Part a) No, there is not a significant difference between 2006 and 2016 students' test scores.

Part b) Interval: (-0.689, 5.089)

Explanation:

Part A

We want to determine whether there is a significant difference between the population mean scores of the students. We will test the hypotheses:

H_0: mu_"y" = mu_"x"
H_a: mu_"y" < mu_"x"

where "y" represents data from 2016, and "x" represents data from 2006.

We can conduct a two-sample t-test for the difference between two means using a significance level alpha = .05 if the following conditions for inference are met.

  • Random: both samples (2006 and 2016) are random samples
  • 10% condition / Independence: We must assume that the population of test takers ...
  • in 2006 is greater than 140 N_x >= 10*14
  • in 2016 is greater than 200 N_y >= 10*20
  • Large/Normal samples: We must assume that the distributions for both populations are each approximately Normal

The formula for the test statistic t is:

t = frac{barx - bary}{sqrt(frac{s_x^2}{n_x}+frac{s_y^2}{n_y})}

with degrees of freedom (using the lower n) "df" = n_x-1

Substitute values:
t = frac{73.0-70.8}{sqrt(frac{3.2^2}{14}+frac{4.6^2}{20})}

"df" = 14-1=13

Now, using the table of t critical values or a calculator, we can find that our p value lies between .05 and .10.
(Using a calculator):

p = .0549

Since our p value p = .0549 is greater than our significance level alpha = .05, we fail to reject our null hypothesis.

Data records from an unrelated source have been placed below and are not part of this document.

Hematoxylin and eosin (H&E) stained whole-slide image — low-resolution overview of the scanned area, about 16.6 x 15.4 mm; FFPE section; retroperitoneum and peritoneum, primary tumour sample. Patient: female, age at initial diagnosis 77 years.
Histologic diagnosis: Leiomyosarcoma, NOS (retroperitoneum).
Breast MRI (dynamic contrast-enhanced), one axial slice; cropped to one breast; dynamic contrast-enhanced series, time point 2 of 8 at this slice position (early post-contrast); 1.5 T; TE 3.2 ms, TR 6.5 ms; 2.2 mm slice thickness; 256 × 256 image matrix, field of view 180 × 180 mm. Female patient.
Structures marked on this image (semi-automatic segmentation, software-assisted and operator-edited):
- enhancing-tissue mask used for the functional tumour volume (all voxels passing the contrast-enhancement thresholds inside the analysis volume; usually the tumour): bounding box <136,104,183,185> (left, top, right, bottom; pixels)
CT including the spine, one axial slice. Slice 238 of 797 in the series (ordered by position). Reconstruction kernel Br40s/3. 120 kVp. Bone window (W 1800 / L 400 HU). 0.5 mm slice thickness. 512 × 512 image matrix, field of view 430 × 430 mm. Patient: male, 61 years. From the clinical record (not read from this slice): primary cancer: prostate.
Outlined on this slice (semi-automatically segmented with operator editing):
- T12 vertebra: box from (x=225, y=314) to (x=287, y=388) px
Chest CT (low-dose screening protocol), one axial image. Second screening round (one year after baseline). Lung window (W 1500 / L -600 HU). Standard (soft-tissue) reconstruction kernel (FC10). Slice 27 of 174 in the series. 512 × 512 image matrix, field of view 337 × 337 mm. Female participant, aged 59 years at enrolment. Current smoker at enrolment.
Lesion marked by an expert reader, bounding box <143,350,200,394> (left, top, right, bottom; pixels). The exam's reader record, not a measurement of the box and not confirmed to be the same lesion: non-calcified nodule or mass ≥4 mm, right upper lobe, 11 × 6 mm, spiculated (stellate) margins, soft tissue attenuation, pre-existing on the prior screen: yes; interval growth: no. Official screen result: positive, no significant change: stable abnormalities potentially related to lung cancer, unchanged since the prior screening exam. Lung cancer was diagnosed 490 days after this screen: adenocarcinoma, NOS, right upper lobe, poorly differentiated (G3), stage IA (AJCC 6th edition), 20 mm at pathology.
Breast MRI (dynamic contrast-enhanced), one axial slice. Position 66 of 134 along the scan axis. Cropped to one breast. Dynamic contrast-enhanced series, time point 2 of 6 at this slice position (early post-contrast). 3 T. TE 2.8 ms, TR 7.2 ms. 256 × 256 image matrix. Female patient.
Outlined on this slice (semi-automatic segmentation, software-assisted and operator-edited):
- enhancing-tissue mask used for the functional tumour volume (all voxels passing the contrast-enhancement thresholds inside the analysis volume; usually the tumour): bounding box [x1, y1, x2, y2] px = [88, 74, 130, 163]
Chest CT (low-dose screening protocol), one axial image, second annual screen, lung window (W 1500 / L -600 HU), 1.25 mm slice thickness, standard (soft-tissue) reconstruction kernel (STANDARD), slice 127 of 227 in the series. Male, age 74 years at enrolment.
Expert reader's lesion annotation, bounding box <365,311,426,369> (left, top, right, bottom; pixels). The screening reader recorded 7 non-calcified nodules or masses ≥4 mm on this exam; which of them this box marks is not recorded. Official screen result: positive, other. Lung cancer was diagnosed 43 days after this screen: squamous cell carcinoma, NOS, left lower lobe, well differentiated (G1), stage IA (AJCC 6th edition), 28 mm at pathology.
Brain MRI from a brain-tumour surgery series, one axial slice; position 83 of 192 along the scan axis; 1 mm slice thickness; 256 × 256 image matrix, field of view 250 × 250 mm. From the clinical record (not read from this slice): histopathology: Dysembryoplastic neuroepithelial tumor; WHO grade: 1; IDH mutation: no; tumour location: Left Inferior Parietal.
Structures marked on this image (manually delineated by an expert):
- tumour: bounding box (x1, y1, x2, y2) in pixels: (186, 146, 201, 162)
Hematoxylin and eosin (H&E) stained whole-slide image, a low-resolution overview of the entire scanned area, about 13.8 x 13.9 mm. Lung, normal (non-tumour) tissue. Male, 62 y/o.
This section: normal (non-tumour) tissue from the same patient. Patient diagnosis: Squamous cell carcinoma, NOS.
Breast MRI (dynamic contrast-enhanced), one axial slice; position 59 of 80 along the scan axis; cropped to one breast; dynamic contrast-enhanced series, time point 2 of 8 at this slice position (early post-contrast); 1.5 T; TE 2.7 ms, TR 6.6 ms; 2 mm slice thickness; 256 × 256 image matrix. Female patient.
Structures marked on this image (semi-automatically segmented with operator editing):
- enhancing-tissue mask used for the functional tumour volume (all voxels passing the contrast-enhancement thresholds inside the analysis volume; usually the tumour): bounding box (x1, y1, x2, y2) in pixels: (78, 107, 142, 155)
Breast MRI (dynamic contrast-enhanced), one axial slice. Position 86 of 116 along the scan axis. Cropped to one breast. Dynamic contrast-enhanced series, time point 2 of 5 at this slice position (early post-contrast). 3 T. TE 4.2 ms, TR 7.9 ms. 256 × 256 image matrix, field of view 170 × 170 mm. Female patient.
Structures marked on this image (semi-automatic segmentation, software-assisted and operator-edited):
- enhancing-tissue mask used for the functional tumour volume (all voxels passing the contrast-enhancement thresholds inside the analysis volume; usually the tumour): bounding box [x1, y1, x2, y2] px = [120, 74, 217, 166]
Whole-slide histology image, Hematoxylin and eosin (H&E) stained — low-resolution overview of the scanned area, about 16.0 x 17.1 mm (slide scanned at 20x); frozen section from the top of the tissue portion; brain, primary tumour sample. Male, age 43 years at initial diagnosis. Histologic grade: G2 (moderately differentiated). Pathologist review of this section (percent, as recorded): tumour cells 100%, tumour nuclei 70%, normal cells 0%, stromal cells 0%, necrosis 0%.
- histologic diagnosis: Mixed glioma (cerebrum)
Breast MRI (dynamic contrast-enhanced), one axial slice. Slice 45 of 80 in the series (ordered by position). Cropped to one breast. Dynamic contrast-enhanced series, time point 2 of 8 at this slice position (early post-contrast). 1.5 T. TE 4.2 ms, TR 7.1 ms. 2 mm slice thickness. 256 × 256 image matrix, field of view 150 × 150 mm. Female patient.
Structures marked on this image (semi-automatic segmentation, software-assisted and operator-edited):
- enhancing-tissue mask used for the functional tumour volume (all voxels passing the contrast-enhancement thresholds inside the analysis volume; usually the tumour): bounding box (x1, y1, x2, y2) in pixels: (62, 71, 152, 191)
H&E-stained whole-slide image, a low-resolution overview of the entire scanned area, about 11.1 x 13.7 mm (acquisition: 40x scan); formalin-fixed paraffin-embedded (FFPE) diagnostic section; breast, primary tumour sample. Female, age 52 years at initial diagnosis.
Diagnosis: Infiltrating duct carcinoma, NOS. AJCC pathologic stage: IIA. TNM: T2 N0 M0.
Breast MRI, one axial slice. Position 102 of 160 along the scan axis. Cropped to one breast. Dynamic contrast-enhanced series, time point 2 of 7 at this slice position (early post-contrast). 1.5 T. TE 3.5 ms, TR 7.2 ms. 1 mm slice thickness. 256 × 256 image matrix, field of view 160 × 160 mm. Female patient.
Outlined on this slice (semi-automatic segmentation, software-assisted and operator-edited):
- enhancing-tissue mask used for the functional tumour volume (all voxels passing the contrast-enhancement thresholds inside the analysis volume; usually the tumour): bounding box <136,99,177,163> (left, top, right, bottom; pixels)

There is not convincing evidence of a significant difference between 2006 and 2016 tests.


Part B

We want to construct a 95% confidence interval for the difference between two means.

We can use a two-sample t-interval . The conditions for inference were verified in part (a).

The formula for the two-sample t-interval with 95% confidence is:

(barx - bary) +- t^("*")sqrt(frac{s_x^2}{n_x}+frac{s_y^2}{n_y})

Substitute values:
Find t using the table of critical t values (linked above). This is where we specify the 95% confidence.

(73.0-70.8) +- (2.160)sqrt(frac{3.2^2}{14}+frac{4.6^2}{20})

2.2 +- 2.889

We are 95% confident that the interval from -0.689 to 5.089 captures the true difference barx - bary between the population mean test scores in 2006 and 2016.